Borong, Vox NTT- Tinggal setahun lagi, masyarakat Provinsi NTT akan menggelar pesta pemilihan gubernur dan wakil gubernur periode 2018-2023.
Sejumlah petani di Kabupaten Manggarai Timur (Matim) pun mengharapkan gubernur dan wakil gubernur NTT lima tahun ke depan ialah mereka yang mempunyai kebijakan pro rakyat kecil.
Sipri Luis, petani asal Kecamatan Rana Mese mengatakan sebagai petani dirinya menginginkan pemimpin NTT harus peduli dengan masyarakat kecil seperti petani.
Baca Juga: Ini Sosok Gubernur NTT yang Diinginkan Petani di Nagekeo
Mimpi tersebut muncul lantaran selama ini kata dia, petani di Matim belum mendapatkan perhatian serius dari pemerintah provinsi NTT.
“Saya ambil contoh saja, soal pupuk. Selama ini petani sawah sulit sekali dapatkan pupuk. Padahal ini sangat penting untuk pertumbuhan tanaman kami. Pupuk didapatkan di pengecer pun jumlahnya terbatas dengan harga yang cukup mahal. Ini hal kecil yang tidak boleh disepelekan pemerintah,” ujar Sipri kepada VoxNtt.com, Kamis (03/11/2017).
Dikatakan, selama ini banyak tanaman-tanaman petani diserang hama. Namun tidak ada solusi jitu dari pemerintah.
Tanaman kakao misalnya sejak lima tahun lalu diserang hama. Namun hingga hari ini belum ditanggapi pemerintah.
Sipri menjelaskan, penyakit pada tanaman kakao itu hampir terjadi di seluruh wilayah Matim. Padahal tanaman ini cukup membantu ekonomi petani setiap bulan.
“Tidak ada respon sama sekali. Tetapi belum ada jalan keluar yang dibuat pemerintah untuk nasib petani, padahal sudah sering dilaporkan ke pemerintah,” tegas dia.
Terpisah, Bernadus Samuel petani asal Kecamatan Poco Ranaka, mengatakan dirinya mengharapkan pemimpin NTT ke depan adalah mereka yang peduli pada pembangunan infrastruktur pedesaan.

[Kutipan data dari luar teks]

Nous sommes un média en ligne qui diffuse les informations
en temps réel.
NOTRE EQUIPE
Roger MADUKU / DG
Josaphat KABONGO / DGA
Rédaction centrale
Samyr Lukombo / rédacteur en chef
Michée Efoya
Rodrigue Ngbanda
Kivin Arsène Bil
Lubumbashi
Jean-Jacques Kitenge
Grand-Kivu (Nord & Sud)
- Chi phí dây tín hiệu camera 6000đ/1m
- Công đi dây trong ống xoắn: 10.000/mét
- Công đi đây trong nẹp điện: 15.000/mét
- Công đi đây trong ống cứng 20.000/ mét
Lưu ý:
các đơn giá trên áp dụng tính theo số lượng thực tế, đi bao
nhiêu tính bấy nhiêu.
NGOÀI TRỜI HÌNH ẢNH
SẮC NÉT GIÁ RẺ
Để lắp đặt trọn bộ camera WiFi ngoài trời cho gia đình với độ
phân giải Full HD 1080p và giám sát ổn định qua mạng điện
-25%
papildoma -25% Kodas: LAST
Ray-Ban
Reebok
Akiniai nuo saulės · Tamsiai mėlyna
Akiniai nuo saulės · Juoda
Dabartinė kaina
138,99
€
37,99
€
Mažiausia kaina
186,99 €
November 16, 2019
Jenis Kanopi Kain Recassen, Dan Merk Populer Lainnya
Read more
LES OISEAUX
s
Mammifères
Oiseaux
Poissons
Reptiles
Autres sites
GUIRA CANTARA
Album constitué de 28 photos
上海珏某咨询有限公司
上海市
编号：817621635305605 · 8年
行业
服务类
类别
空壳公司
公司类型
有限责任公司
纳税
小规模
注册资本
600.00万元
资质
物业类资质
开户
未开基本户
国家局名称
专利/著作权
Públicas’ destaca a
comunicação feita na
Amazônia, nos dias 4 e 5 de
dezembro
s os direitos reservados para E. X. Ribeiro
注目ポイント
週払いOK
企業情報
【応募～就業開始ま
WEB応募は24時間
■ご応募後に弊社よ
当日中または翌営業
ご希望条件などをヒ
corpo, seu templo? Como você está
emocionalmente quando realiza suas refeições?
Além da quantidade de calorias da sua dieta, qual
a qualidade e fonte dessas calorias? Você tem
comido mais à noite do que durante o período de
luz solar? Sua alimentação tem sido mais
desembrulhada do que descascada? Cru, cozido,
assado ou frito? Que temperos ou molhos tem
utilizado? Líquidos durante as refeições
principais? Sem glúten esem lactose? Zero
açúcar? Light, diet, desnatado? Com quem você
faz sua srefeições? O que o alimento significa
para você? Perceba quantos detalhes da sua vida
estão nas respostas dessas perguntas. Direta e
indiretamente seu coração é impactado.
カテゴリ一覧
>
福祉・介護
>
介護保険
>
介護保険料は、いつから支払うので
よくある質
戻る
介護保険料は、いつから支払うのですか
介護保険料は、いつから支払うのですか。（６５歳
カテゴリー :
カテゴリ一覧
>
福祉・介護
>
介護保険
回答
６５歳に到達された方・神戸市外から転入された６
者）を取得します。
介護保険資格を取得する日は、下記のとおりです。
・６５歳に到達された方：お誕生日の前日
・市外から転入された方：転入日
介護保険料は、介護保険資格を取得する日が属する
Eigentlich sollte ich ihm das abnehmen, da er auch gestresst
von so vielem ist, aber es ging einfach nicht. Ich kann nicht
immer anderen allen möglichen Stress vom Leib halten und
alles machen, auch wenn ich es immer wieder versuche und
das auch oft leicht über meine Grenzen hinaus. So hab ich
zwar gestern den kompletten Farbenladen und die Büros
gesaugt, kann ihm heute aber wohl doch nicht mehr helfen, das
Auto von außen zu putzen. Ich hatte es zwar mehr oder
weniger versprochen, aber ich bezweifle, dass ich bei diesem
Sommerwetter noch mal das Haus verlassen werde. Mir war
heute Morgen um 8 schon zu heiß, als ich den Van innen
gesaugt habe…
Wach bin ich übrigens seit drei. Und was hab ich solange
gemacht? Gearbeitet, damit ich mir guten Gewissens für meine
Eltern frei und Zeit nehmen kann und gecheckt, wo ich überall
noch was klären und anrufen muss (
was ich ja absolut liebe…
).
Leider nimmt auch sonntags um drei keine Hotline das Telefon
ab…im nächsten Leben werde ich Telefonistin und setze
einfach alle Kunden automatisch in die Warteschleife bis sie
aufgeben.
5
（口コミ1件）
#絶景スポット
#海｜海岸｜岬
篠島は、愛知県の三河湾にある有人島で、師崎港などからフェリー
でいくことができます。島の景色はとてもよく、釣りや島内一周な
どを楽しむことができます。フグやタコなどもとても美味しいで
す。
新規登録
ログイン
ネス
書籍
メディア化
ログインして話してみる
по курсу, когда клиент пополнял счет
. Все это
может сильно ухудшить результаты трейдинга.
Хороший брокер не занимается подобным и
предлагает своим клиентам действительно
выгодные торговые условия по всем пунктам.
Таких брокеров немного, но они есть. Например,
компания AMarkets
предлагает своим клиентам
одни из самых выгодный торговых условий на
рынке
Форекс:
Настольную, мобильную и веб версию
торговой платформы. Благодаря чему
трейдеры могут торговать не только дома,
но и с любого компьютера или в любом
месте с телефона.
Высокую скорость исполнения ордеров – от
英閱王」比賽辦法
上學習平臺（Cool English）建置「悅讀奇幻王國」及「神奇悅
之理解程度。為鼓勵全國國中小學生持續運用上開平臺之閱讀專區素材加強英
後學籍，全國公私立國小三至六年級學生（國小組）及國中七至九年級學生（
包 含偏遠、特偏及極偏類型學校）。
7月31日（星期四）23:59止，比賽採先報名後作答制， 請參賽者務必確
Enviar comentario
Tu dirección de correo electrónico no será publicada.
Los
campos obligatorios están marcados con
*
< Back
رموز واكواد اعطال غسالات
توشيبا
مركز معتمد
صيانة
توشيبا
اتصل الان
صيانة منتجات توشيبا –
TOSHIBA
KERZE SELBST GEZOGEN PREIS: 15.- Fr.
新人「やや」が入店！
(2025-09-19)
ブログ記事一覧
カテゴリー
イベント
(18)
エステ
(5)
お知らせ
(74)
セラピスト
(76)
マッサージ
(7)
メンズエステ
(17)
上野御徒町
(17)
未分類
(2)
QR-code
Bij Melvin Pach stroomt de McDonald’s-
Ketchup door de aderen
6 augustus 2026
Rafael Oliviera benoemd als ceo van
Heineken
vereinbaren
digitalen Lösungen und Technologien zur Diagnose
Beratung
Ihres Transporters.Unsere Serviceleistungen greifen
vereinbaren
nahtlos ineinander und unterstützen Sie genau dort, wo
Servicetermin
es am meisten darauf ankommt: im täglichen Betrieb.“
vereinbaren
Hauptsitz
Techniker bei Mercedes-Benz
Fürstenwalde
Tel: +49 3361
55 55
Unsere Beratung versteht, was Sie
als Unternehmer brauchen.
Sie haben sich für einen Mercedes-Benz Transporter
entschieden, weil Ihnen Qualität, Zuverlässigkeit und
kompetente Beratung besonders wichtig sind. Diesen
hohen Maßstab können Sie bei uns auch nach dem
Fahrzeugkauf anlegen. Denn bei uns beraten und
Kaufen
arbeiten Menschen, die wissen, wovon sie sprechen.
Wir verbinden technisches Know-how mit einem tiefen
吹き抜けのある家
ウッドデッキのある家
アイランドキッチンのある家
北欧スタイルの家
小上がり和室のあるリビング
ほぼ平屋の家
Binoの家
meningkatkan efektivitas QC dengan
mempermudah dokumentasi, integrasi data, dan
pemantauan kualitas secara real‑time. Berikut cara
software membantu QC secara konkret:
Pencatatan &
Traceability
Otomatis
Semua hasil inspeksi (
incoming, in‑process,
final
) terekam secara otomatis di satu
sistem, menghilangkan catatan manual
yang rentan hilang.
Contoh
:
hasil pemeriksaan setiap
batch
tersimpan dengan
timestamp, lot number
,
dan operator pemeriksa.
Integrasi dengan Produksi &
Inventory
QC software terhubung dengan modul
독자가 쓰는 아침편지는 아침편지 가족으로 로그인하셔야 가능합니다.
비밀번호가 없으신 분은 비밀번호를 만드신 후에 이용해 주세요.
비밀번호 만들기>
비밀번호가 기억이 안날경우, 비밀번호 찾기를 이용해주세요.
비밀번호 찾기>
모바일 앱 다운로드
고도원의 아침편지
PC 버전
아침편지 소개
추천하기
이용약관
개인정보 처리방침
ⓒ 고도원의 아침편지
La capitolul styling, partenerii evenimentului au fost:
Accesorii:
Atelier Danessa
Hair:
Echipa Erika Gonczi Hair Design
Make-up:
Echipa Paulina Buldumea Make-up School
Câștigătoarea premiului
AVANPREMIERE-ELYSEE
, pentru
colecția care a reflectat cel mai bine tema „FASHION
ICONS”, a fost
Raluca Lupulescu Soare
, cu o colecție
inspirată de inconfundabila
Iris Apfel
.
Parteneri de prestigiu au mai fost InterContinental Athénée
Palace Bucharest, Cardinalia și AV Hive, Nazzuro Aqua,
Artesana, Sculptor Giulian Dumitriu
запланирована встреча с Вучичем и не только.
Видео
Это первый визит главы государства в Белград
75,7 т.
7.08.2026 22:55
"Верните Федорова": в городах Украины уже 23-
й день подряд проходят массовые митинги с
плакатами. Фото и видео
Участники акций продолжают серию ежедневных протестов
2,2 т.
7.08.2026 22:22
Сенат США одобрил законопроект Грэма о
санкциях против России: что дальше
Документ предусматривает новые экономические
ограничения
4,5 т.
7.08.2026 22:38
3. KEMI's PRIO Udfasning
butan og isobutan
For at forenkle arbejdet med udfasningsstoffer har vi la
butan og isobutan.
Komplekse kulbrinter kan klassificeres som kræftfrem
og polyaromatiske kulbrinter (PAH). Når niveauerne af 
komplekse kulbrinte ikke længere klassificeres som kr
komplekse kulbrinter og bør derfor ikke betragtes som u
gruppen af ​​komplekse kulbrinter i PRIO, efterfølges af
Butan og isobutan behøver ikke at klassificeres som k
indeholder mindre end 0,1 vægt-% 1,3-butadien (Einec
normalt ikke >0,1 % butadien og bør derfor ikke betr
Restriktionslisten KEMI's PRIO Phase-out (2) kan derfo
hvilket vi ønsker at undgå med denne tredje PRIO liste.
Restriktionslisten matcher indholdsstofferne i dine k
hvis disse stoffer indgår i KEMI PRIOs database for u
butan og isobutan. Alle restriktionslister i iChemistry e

Baca Juga: Pilgub NTT 2018, Petani di Ende Tolak Calon Pemimpin yang Suka Tebar Janji
Menurut Samuel, selama ini petani miskin karena kondisi infrastruktur jalan raya yang buruk dari desa ke kota.
Buruknya infrastruktur mengakibatkan biaya transportasi naik.
Hal itu mengakibatkan pula harga barang pokok di desa sangatlah mahal.
“Sedih sekali nasib kami petani. Mau angkut hasil bumi ke kota itu susah. Terpaksa kami jual komoditi di pengusaha terdekat dengan harga yang di bawah standar,” ungkap Samuel.